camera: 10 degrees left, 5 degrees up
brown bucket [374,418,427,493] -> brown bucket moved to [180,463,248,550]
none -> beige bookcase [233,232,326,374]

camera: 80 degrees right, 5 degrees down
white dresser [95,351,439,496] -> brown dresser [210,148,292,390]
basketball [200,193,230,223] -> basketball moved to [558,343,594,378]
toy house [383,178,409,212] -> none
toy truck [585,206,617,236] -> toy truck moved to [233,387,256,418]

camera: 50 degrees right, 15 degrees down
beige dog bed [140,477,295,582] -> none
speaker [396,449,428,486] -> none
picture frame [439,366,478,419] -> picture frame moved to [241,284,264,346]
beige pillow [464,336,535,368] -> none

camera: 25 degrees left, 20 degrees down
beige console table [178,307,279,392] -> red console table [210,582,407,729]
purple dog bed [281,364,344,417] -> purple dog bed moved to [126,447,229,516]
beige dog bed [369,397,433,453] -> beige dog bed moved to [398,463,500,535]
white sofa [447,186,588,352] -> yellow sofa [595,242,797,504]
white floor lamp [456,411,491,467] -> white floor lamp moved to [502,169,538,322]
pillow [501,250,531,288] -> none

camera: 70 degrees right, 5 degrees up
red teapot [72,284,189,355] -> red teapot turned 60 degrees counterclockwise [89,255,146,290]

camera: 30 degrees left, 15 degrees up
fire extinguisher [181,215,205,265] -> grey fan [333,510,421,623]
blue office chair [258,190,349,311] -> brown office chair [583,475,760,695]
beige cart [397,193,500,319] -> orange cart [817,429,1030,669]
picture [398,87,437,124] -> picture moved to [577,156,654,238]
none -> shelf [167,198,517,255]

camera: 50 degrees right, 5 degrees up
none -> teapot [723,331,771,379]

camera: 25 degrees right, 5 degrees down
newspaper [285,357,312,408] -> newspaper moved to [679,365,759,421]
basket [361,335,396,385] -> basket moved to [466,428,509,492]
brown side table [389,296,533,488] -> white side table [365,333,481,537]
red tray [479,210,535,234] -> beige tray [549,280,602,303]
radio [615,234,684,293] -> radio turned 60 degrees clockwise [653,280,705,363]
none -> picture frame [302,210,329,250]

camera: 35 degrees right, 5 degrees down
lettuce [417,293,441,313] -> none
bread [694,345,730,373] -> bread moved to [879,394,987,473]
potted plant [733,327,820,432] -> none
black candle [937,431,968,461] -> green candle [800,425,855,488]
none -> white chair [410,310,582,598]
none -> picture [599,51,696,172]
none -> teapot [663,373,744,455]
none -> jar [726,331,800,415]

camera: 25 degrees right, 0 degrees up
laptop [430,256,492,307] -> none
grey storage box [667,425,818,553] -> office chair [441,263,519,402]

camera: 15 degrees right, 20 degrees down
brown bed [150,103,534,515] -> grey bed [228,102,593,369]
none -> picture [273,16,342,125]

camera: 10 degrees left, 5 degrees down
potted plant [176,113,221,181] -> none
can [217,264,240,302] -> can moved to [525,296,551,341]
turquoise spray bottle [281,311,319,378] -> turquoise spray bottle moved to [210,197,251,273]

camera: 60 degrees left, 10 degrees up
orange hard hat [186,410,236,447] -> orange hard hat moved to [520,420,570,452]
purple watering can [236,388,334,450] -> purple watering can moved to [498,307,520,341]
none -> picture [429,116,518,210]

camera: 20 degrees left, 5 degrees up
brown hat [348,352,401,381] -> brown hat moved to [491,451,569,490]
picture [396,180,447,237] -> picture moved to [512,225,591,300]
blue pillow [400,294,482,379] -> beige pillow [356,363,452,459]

■ What this task involves
Return the span of lines in the data above that opens at the line with "camera: 80 degrees right, 5 degrees down" and closes at the line with "fire extinguisher [181,215,205,265]", exactly, ends included, nothing else.

■ Solution to this exercise
camera: 80 degrees right, 5 degrees down
white dresser [95,351,439,496] -> brown dresser [210,148,292,390]
basketball [200,193,230,223] -> basketball moved to [558,343,594,378]
toy house [383,178,409,212] -> none
toy truck [585,206,617,236] -> toy truck moved to [233,387,256,418]

camera: 50 degrees right, 15 degrees down
beige dog bed [140,477,295,582] -> none
speaker [396,449,428,486] -> none
picture frame [439,366,478,419] -> picture frame moved to [241,284,264,346]
beige pillow [464,336,535,368] -> none

camera: 25 degrees left, 20 degrees down
beige console table [178,307,279,392] -> red console table [210,582,407,729]
purple dog bed [281,364,344,417] -> purple dog bed moved to [126,447,229,516]
beige dog bed [369,397,433,453] -> beige dog bed moved to [398,463,500,535]
white sofa [447,186,588,352] -> yellow sofa [595,242,797,504]
white floor lamp [456,411,491,467] -> white floor lamp moved to [502,169,538,322]
pillow [501,250,531,288] -> none

camera: 70 degrees right, 5 degrees up
red teapot [72,284,189,355] -> red teapot turned 60 degrees counterclockwise [89,255,146,290]

camera: 30 degrees left, 15 degrees up
fire extinguisher [181,215,205,265] -> grey fan [333,510,421,623]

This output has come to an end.